Parece que las chicas se enamoraban de su hermosura, pero Narciso no les daba ni la hora, hasta que la que se enamoró fue la ninfa Eco. La historia es larga, pero resulta que a Narciso tampoco le entraron las balas de Eco y por eso Némesis –la diosa de la venganza– lo condenó a enamorarse de su propia imagen reflejada en una fuente.

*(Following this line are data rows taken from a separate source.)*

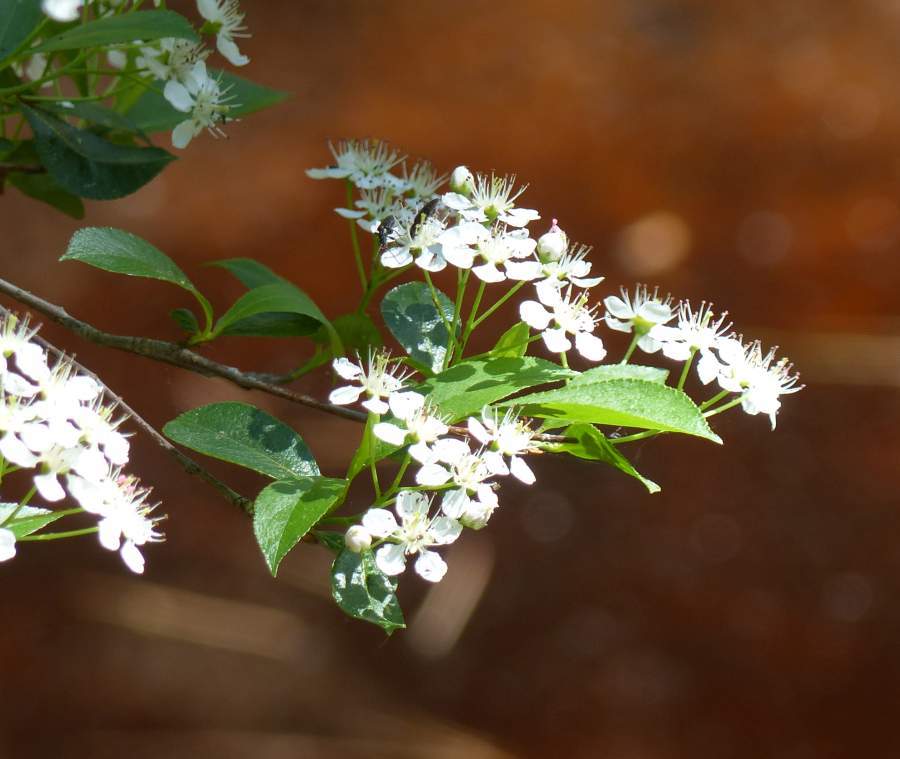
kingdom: Plantae
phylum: Tracheophyta
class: Magnoliopsida
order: Rosales
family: Rosaceae
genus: Aronia
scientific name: Aronia melanocarpa
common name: Black chokeberry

En la Grecia clásica no tenían telefonitos que sacan fotos, los mismos que han provocado la multiplicación hasta el infinito de los Narcisos y las Narcisas enamorados de su propia imagen en este siglo XXI. Tanto que el narcisismo se está imponiendo como uno de los signos de lo que va de la centuria. Millones de Narcisos lo certifican a cada rato estirando el brazo para tomarse una nueva selfie.

Hace poco tiempo lo más común era confiar en cualquier transeúnte que pasaba para pedirle que nos tome una foto con un paisaje o monumento detrás y hasta le explicábamos dónde había que apretar el botón. Hace unos días dos chicas me pidieron en Rio de Janeiro que les tome una foto, pero antes me preguntaron si no les iba a robar el teléfono... Para colmo cuando me agaché para lograr un buen efecto me explicaron que querían al revés: de arriba para abajo. Entonces se sacaron las camisetas y posaron con las caras pegadas, como hace todo el mundo para entrar en cada selfie colectiva.

Por suerte para los Narcisos y las Narcisas si no hay distancia suficiente tienen el recurso del selfie stick: el bastoncito telescópico que permite alejar un poco el teléfono y tener más perspectiva para que se vea el castillo de cartón-piedra y además entren las 34 personas del Disneytour.

Pero las historias más notables con las selfies están ocurriendo en entre policías y ladrones. Resulta que los delincuentes han caído también en el vicio del siglo XXI y los tipos se sacan fotos en pleno trabajo como para dejar testimonio de su intrepidez o quizá pasar un mensaje a sus compinches. El problema es precisamente el testimonio, ya que sus propias fotos los delatan, sobre todo cuando se olvidan el celular donde robaron.

En una casa de Bahía Blanca el ladrón entró a robar de noche en la casa, hasta que se encontró con el dueño que lo interpelaba detrás de una puerta y le avisaba que estaba llamando a la policía con su propia máquina de sacar selfies. Entonces salió corriendo, pero dejó olvidado el celular encima de una mesa. El pobre ladrón se sacaba fotos en los espejos porque su teléfono era medio viejo y hacía malabarismos para registrar sus tatuajes en los omóplatos. Para colmo tenía registrados números y chats que lo delataban tanto como sus tatuajes.

La cazaron de una oreja cuando intentaba robar las alcancías de una iglesia. En la comisaría se enteró dónde había dejado olvidado el telefonito que saca fotos. Los policías todavía se están riendo.